TASKS FOR THIS EXERCISE —
1. In the review of Lucas Restivo's book, which social media platform did the reviewer find useful for finding writing opportunities?
2. Retype the part of the review of Lucas Restivo's book that opens with the words containing "by Bryan William" and closes with "where to look.".
3. Extend the review of Lucas Restivo's book, picking up right after its last sentence.

══ DOCUMENT SECTION

Review of Lucas Restivo’s FUCKO

by Bryan William Myers (August 3, 2023)

I first came across Bullshit via social media, I guess. I’m not much of a scroller, and after the 2016 U.S. presidential elections—I decided that almost everybody on social media was totally full of shit. But Twitter seemed to be a useful tool for finding writing opportunities. In the full spectrum of my shitty writing experiences, there had to be some light out there. At least I’d find out what my voice might be. There could be good writers. You just had to know where to look.

And that’s what drew me into Bullshit. I noticed the no-bullshit way the editor approached publishing, and I was even more surprised to find out she was in her early 20s. There was an endless output of new writing. While most writers complained or got cliquey or showoff-y, somebody was doing the dirty work in the trenches. That’s how you notice good writing, as a reader, as a novice, truck driver, kitchen employee at some dumb fucking job you hate, etc. That’s what writing always did for me. It got me through all the ... bullshit ... of life.

════
══ EXERCISE DATA

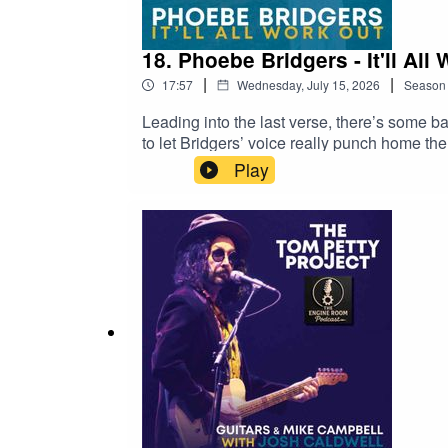
18. Phoebe Bridgers - It'll All
|
|
17:57
Wednesday, July 15, 2026
Season
Leading into the last verse, there’s some b
to let Bridgers’ voice really punch home the 
“moments” in songs and THIS is the moment 
Play
vocal forward more and gives it more oxyge
expressed.The series, talking about other pe
covers that take the songs into different are
These episodes will be limited to artists wh
listeners to recommend covers that fit the 
https://youtu.be/mVEXkLht6hQ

════

RESULTS OF THE TASKS —
1. Twitter

2.
by Bryan William Myers (August 3, 2023)

I first came across Bullshit via social media, I guess. I’m not much of a scroller, and after the 2016 U.S. presidential elections—I decided that almost everybody on social media was totally full of shit. But Twitter seemed to be a useful tool for finding writing opportunities. In the full spectrum of my shitty writing experiences, there had to be some light out there. At least I’d find out what my voice might be. There could be good writers. You just had to know where to look.

3.
Including my own!

I reached out to Veronica just to say hey. You. Are kicking ass. She reminded me of a friend’s younger sister, a pastry chef, who had this innate ability to create no matter what went on around her, even if it was chaotic. She created her own chaos by diving headfirst into her desires and ambitions.

Those types of people create an orbit around themselves that’s neither hollow nor phony. So I offered to maybe do a review or something for the lit mag since I’d got rejected once or twice. Well, shit. If I couldn’t get into the magazine, maybe there might be something I could do to help.

As the days turned into weeks and months, I got busy with life and traveling the world, and working as a freelance copywriter in marketing and writing for two clients. I’d decided to buy one of the books at Bullshit—and I chose FUCKO by Lucas Restivo. (Recently, I’d submitted a 4,000-word story about my “travels,” and Veronica said ever so politely, thanks but no thanks. And it’s not SICKO.)

I’d mistaken the title of the chapbook. That was like a reminder of how far off the path I’d gotten as a “writer.” We wait so long for things to happen, and we leave our creative pursuits for Money. I felt like an idiot.

So I sat down to do what I said I would so many months ago, when I’d begun reading FUCKO from, I believe it was somewhere in Malaysia...

I’m currently in Bali. And there’s a restrictive environment across Muslim countries where a cover of a dude drinking from a wine bottle might ruffle a few feathers. And isn’t that the point of literature?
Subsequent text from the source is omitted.